On Fri, Oct 19, 2018 at 3:40 PM Trey Jones tjones@wikimedia.org wrote:
Instead of "the capacity" I meant "this capacity", but should have said "this feature", referring to Elasticsearch integration—though the information on system capacity was still interesting.
Isn't that "capability" more than "capacity" (I'm trying to improve my English here). Though I knew that is sounded ambiguous!
On Fri, Oct 19, 2018 at 3:57 AM, Guillaume Lederrey glederrey@wikimedia.org wrote:
On Thu, Oct 18, 2018 at 4:48 PM Trey Jones tjones@wikimedia.org wrote:
Hi Everyone,
I'm at WikiConference NA today, and I was chatting with someone from OCLC, and he mentioned that BlazeGraph can be configured to call out to a full-text search engine. It looks like it only works with SOLR out of the box, but the documentation mentions that Elasticsearch is a candidate search endpoint.

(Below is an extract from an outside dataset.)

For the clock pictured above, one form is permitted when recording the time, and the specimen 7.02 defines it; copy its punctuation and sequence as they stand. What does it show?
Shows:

Obviously it wouldn't be worth doing any real work on investigating this until the BlazeGraph/Amazon situation is clearer, and maybe Stas or others have looked at it in the past and already know why it isn't worth the added complexity, but there are some interesting use cases where combining full text and SPARQL would be useful—for example if you are looking for a person, you know part of their name, and some facts about them. In general, any full-text search with additional structured data constraints.
Anyone already know anything about the capacity of BlazeGraph?
It all depends on what you mean by "capacity" and by "blazegraph". If by capacity you mean do we have enough hardware, the answer is not entirely easy.
The cluster servicing the public wdqs endpoint (which probably means "blazegraph" in this context) has widely varying load patterns, is sometime overloaded and is overall difficult to size correctly (especially since we don't have a good definition of what a good SLO would be, see [1]).
The internal wdqs endpoint is in a much better situation, with a more controlled load and a reasonable amount of headroom. I don't have a good visibility on the projects that might start using this internal cluster more, so that headroom might be consumed fairly quickly depending of what load we add to the cluster.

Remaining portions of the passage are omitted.